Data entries
+ + + +

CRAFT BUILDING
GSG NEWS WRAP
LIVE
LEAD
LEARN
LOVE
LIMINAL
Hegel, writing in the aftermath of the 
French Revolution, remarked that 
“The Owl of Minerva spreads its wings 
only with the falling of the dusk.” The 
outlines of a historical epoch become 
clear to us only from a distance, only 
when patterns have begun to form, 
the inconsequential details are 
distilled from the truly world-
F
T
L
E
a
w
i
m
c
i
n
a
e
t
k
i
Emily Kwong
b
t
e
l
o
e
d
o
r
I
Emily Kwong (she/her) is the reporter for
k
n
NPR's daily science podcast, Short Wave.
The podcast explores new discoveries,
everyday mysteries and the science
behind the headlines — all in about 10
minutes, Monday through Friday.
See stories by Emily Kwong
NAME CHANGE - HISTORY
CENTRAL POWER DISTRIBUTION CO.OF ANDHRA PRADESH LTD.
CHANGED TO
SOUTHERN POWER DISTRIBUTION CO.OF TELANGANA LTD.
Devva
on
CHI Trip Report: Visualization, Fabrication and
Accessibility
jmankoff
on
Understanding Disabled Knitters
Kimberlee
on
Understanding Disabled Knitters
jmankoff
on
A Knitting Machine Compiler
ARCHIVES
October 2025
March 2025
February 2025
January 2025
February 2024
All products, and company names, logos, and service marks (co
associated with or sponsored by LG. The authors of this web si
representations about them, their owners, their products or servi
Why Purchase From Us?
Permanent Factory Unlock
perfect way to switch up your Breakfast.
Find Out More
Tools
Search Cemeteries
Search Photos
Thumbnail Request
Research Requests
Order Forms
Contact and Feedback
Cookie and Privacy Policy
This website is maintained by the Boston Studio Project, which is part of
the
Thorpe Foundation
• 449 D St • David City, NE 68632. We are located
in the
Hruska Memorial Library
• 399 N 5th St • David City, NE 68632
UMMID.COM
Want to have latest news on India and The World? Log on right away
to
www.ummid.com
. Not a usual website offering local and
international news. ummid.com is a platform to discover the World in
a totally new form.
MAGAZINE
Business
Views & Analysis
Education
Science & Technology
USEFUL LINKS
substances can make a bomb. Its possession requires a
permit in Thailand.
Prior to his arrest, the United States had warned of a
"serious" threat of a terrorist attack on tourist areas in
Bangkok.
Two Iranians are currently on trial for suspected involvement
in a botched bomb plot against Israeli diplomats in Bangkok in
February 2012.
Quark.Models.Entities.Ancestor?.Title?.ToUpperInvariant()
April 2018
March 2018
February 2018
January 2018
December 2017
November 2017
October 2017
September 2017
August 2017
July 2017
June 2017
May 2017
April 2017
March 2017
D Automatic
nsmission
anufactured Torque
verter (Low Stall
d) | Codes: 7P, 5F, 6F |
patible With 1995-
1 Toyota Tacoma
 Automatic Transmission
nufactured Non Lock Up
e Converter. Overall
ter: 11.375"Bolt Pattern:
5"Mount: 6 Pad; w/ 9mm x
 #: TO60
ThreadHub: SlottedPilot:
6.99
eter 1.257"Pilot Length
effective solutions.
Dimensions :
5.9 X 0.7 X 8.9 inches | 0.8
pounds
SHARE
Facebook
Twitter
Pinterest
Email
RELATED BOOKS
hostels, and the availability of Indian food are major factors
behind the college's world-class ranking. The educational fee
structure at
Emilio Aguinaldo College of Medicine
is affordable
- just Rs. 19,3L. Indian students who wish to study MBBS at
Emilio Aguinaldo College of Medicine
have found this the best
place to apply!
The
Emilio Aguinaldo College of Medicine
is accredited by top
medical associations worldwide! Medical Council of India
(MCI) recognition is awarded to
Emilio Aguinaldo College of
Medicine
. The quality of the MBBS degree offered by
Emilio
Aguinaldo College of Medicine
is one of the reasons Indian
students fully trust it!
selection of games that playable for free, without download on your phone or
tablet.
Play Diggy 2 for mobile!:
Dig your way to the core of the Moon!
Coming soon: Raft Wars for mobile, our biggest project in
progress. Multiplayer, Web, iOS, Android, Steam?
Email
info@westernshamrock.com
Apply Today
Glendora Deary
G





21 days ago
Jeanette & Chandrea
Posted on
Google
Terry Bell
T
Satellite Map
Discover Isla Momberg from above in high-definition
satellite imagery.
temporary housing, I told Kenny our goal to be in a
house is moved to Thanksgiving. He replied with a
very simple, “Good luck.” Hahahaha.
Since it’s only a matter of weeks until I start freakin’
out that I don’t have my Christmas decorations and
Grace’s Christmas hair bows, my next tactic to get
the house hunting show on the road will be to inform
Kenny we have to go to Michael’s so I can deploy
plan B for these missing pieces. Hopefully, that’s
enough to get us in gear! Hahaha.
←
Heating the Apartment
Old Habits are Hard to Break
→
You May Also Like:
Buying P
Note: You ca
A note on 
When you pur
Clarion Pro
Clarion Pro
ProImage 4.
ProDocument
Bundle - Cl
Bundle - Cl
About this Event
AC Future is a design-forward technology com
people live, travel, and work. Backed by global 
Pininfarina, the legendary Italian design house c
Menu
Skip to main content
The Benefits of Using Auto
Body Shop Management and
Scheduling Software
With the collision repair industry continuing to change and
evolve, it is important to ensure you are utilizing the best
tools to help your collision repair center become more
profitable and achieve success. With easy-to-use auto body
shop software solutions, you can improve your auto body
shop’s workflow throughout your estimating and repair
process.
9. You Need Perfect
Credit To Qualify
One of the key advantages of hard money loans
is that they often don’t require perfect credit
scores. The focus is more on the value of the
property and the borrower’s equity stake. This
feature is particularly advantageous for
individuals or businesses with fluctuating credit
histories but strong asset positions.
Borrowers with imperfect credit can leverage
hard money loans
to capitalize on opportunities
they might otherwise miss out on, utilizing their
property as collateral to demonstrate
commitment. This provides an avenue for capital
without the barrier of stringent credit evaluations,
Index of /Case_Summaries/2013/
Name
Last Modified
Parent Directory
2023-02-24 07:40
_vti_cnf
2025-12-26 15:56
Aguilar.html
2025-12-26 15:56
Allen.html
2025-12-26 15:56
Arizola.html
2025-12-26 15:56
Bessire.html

+ + + +

Arrange the lines from the start of the data entries up to and including the line with "clear to us only from a distance, only" as a Markdown table with two columns, Row for a running number and Line for the text. Leave out any blank lines.

| Row | Line |
|---|---|
| 1 | CRAFT BUILDING |
| 2 | GSG NEWS WRAP |
| 3 | LIVE |
| 4 | LEAD |
| 5 | LEARN |
| 6 | LOVE |
| 7 | LIMINAL |
| 8 | Hegel, writing in the aftermath of the  |
| 9 | French Revolution, remarked that  |
| 10 | “The Owl of Minerva spreads its wings  |
| 11 | only with the falling of the dusk.” The  |
| 12 | outlines of a historical epoch become  |
| 13 | clear to us only from a distance, only  |